Impressive as it may be, the Falcon Heavy won’t shake up the launch market nearly as much as the Falcon 9 did. Instead, it gives SpaceX a much needed confidence boost after a mysterious satellite failure last month cast a shadow of doubt over its Hawthorne headquarters. After the launch of the ZUMA satellite, a piece of tech so classified it’s unclear who even purchased the launch, speculation arose that the $1 billion, taxpayer-funded satellite had been lost to a failure. No evidence pointed to SpaceX being at fault, but a billion dollars is a billion dollars (or 1.7 billion Cadbury Cream Eggs if you will) and even after COO Gwynne Shotwell and Gen. John Thompson claimed that Falcon 9 performed nominally and the public was enraged. Due to the secretive nature of the mission, the fault could lie with payload adapter manufacturer Northrop Grumman or even no one at all – ZUMA could be just fully operational, and we’d be none the wiser.

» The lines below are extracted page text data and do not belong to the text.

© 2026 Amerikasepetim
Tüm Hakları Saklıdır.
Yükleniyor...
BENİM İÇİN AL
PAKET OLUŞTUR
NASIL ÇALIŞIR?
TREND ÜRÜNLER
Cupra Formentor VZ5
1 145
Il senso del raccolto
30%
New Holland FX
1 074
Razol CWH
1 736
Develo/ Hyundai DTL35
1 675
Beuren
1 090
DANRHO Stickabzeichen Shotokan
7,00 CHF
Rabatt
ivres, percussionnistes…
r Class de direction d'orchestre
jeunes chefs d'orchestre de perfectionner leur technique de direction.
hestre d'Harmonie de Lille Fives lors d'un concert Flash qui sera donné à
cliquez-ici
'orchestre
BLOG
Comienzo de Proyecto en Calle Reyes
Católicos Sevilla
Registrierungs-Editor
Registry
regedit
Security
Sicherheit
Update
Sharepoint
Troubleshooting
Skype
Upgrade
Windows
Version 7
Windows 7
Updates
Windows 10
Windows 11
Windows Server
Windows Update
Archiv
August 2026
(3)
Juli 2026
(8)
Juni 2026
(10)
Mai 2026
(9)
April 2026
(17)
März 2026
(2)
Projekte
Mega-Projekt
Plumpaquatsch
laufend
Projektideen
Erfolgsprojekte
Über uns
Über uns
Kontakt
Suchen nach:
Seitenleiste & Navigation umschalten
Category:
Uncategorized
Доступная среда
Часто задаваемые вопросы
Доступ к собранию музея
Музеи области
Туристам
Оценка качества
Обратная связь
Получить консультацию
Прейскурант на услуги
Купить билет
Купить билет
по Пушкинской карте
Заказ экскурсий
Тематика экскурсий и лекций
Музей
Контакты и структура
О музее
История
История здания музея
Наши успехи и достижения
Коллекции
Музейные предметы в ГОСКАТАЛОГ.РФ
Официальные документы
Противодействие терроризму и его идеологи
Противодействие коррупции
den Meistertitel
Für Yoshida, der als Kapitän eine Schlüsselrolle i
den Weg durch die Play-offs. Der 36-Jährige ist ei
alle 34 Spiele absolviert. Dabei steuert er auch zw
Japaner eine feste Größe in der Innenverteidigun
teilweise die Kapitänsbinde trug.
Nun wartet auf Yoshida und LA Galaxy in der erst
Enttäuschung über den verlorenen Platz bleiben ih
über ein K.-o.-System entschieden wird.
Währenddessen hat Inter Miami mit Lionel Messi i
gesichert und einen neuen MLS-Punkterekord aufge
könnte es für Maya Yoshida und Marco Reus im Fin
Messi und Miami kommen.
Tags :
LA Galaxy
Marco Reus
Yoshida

Nevertheless, after the down that was the ZUMA mission, confidence was restored with the Falcon Heavy and it is the press conference after that very test flight that featured a very important quote from Musk. Commenting on the successful launch, the clearly intoxicated (though that could just be his normal self) supervillain stated that he is now confident “that BFR is really quite workable”.

The BFR is the real deal and aspires to get us to Mars. Also, I’ll eat my hat if it flies in 2019.// SpaceX

The BFR, to clarify, is the real deal. After the powerful yet limited stepping stone that is the Falcon Heavy, it is the BFR that aspires to take mankind to Mars. Its acronym stands for none other than the “Big Fucking Rocket” (a reference to the “Big Fucking Gun”, a weapon from the 90s videogame Doom), or as SpaceX’s boring legal team chose to call it – the “Big Falcon Rocket”. The BFR is expected to first fly next year, with a cargo flight to Mars expected as early as 2022. Of course, these dates are to be taken with a Big Fucking Pile of Salt, as it is commonly known that Musk’s estimates are given in Martian years (the conversion rate to Earth years is approximately 1.88:1). When it does finally take flight, the BFR will be a fully reusable monster of a ship with 150 tons of payload capacity, thirty-one engines, and a cabin comparable to that of an Airbus A380.

With the Falcon Heavy test flight, we’ve witnessed without a doubt the most impressive feat of engineering in the past few decades. The fact that a hypersonic flying machine split into three and then landed (well, two for three on the landings due to an issue on one of the boosters) with fantastic precision while taking an electric car and a sci-fi spacesuit to the asteroid belt is hard to take in. Best of all, if this is just a preface to the commercial space age, we’re in for one hell of a ride.